Mesmo o fado cantado por Amália Rodrigues, “É
ou não é”, que, a avaliar pelo título parece clássico, pois não há justaposição
de opostos, é afinal quântico a avaliar pelo final do refrão, que contém uma
reviravolta surpreendente: “Digam lá se é assim ou não é?/
Ai, não, não é! / Digam lá se é assim ou não é?/ Ai, não, não é! Pois é!”
Pois é. A
lógica quântica não é fácil de perceber. Como é que um governo pode diminuir as
pensões aos reformados da função pública e, ao mesmo tempo, garantir o
pagamento integral das mesmas pensões? O porta-voz do “maior partido da
oposição”, João Almeida, tentou explicar a confusão. Mas tudo ficou ainda mais
confuso: ele tem a "profunda
convicção de que a medida nunca será aplicada", pois "o cenário de ela ser aplicada seria
contrariar uma decisão do Conselho de Ministros". Acontece que a extraordinária
medida de aumentar a austeridade dos depauperados pensionistas foi mesmo
aprovada em Conselho de Ministros (extraordinário) e enviada à troika para garantir o pagamento da
próxima tranche do empréstimo. Mas
mais: sabemos, por Vítor Gaspar, que o referido
corte será aplicado em caso de “absoluta
necessidade”, coisa que não nos tem faltado. Por um lado, há a “absoluta convicção” do porta-voz e, por
outro, a ”absoluta necessidade” do
ministro. Vamos ver se ganha a convicção ou a necessidade. Aceitam-se apostas.
O que falta
hoje ao governo? Obviamente um rumo claro. Mais austeridade ou crescimento económico?
Mais miséria ou sensibilidade social? O primeiro-ministro Pedro Passos Coelho,
que tem estado do lado de Vítor Gaspar, não pôs na ordem Paulo Portas quando
este, com evidente quebra do dever de lealdade, se demarcou publicamente de um
documento aprovado em Conselho de Ministros. Passos Coelho perdeu uma boa
oportunidade de afirmar a sua autoridade face à oposição interna. E um governo
sem liderança só pode andar ao acaso, não podendo nós adivinhar para onde vai.

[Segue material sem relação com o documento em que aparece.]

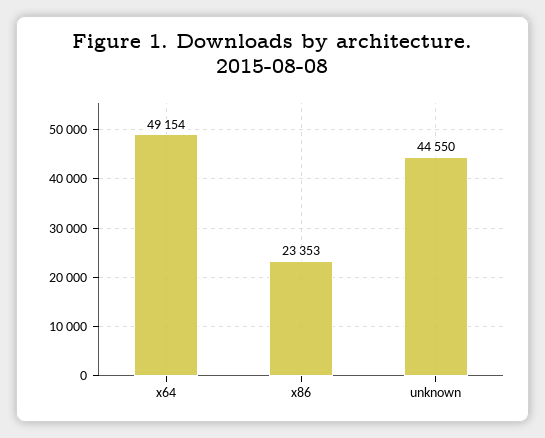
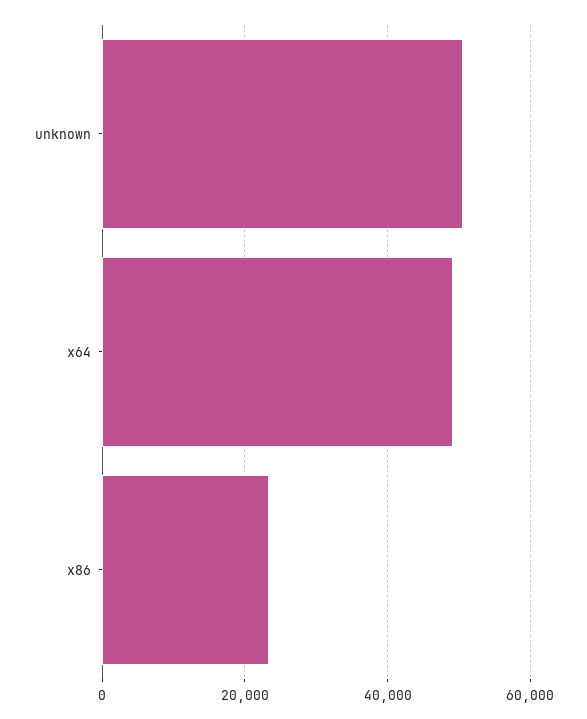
  {
    "x64": 49154,
    "x86": 23353,
-   "unknown": 44550
+   "unknown": 50000
  }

«Público» de 15 Mai 13 Etiquetas: autor convidado, CF
2 Comments:
Já tinha lido em papel. Só o título é um tratado! Depois, chamar à colação a Lili Caneças e Amália, em contextos diversos, ´outro tratado.
E pena no fim borrar um pouco a pintura. A partir do momento em que acaba a capacidade de pagar dívida, a austeridade é inevitável, qualquer que seja o desenlace ou mandantes.